**Extract:**
▼▼▼

Amrit Sagar is a director, producer and writer who works in the Hindi movie industry (Bollywood). He produced and directed his first feature film 1971 in 2007, which won National Film Award for Best Feature Film in Hindi.

Personal life 
He is the grandson of filmmaker Ramanand Sagar and son of producer Moti Sagar.

He studied film-making at California College of Arts where he won the Wood Malcom award for writing.

Career 
Sagar started his career by directing the hit TV show Hatim for Star Plus He produced, directed , and created, Hotel Kingston Star One, Prithviraj Chauhan Star Plus Jai Shri Krishna Colors Meera NDTV Imagine, Shakuntala Star One, Akbar Birbal Big Magic, Dekh Video Dekh DVD Colors TV, Dharam Veer NDTV Imagine  

He produced and directed the 2013 comedy Rabba Main Kya Karoon. He Produced his first Marathi movie Mitwaa in 2015.

▲▲▲

Stored records
▼▼▼

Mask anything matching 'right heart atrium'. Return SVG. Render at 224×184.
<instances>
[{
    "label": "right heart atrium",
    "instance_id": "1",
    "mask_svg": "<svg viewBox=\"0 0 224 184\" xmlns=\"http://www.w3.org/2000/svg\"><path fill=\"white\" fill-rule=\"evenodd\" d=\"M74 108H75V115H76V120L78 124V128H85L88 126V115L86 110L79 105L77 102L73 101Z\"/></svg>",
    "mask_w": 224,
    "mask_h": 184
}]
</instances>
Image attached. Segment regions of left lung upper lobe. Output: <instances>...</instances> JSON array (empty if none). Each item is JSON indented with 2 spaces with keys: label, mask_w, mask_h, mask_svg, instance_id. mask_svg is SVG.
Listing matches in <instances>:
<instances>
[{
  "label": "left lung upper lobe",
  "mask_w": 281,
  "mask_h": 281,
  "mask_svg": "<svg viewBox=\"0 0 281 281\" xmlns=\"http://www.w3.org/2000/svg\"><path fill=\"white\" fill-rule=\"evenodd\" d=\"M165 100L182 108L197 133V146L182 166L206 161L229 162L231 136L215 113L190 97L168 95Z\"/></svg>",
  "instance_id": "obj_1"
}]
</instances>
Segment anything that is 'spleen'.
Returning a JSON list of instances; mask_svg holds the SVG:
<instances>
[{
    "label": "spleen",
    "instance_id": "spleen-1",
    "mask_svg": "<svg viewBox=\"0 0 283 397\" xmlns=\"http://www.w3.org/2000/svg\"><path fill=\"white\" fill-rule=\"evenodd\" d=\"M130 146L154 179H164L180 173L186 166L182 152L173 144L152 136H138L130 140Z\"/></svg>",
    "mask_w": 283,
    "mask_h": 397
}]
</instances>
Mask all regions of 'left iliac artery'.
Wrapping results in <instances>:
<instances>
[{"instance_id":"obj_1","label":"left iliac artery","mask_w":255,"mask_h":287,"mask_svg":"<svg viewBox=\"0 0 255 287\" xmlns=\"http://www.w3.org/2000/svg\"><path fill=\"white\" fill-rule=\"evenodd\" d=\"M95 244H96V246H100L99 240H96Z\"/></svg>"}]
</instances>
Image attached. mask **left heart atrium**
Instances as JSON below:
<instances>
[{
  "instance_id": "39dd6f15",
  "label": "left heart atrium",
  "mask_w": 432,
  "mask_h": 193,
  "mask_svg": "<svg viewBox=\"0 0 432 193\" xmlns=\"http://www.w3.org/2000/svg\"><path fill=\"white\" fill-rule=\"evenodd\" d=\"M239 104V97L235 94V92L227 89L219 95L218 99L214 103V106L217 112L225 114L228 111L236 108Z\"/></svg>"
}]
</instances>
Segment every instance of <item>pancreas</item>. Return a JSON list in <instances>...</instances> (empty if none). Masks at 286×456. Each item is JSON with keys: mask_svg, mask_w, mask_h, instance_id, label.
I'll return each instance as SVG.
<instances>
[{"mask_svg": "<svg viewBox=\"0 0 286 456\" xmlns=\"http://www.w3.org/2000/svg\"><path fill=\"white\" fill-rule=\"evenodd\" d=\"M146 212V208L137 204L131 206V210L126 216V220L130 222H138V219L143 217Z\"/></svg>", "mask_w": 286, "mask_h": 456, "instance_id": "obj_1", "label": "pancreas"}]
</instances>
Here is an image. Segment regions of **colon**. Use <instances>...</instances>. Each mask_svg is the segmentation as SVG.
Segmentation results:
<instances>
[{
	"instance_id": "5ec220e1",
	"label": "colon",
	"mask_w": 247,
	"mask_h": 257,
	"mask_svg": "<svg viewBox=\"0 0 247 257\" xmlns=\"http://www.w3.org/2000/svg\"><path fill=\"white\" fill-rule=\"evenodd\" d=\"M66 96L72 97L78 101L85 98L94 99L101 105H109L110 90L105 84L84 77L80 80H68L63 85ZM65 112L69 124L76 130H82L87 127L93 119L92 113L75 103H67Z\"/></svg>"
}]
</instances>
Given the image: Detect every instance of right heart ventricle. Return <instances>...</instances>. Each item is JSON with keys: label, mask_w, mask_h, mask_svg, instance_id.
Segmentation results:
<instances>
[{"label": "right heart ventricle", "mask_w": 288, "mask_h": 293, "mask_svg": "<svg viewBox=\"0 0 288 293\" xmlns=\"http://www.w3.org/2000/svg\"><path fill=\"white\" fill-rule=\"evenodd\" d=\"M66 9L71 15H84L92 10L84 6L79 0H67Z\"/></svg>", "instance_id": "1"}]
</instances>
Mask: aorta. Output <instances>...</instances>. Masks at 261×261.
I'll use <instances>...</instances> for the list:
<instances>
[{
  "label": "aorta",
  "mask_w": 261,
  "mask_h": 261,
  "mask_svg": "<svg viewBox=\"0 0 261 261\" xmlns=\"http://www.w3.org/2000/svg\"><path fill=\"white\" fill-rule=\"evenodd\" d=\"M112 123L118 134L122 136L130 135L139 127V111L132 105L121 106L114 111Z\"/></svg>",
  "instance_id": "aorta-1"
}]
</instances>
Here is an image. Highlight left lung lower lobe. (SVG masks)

▲▲▲

**Directives:**
**a.** Which movies does the Amrit Sagar profile say he produced? Give each with its year.
**b.** Please return the passage from the Amrit Sagar profile that begins at the words "Personal life" and ends after the words "Mitwaa in 2015.", copied word for word.
The material above comes from a source separate from the Amrit Sagar profile.

**Answers by task:**
**a.** 1971 (2007), Rabba Main Kya Karoon (2013), Mitwaa (2015)

**b.**
Personal life 
He is the grandson of filmmaker Ramanand Sagar and son of producer Moti Sagar.

He studied film-making at California College of Arts where he won the Wood Malcom award for writing.

Career 
Sagar started his career by directing the hit TV show Hatim for Star Plus He produced, directed , and created, Hotel Kingston Star One, Prithviraj Chauhan Star Plus Jai Shri Krishna Colors Meera NDTV Imagine, Shakuntala Star One, Akbar Birbal Big Magic, Dekh Video Dekh DVD Colors TV, Dharam Veer NDTV Imagine  

He produced and directed the 2013 comedy Rabba Main Kya Karoon. He Produced his first Marathi movie Mitwaa in 2015.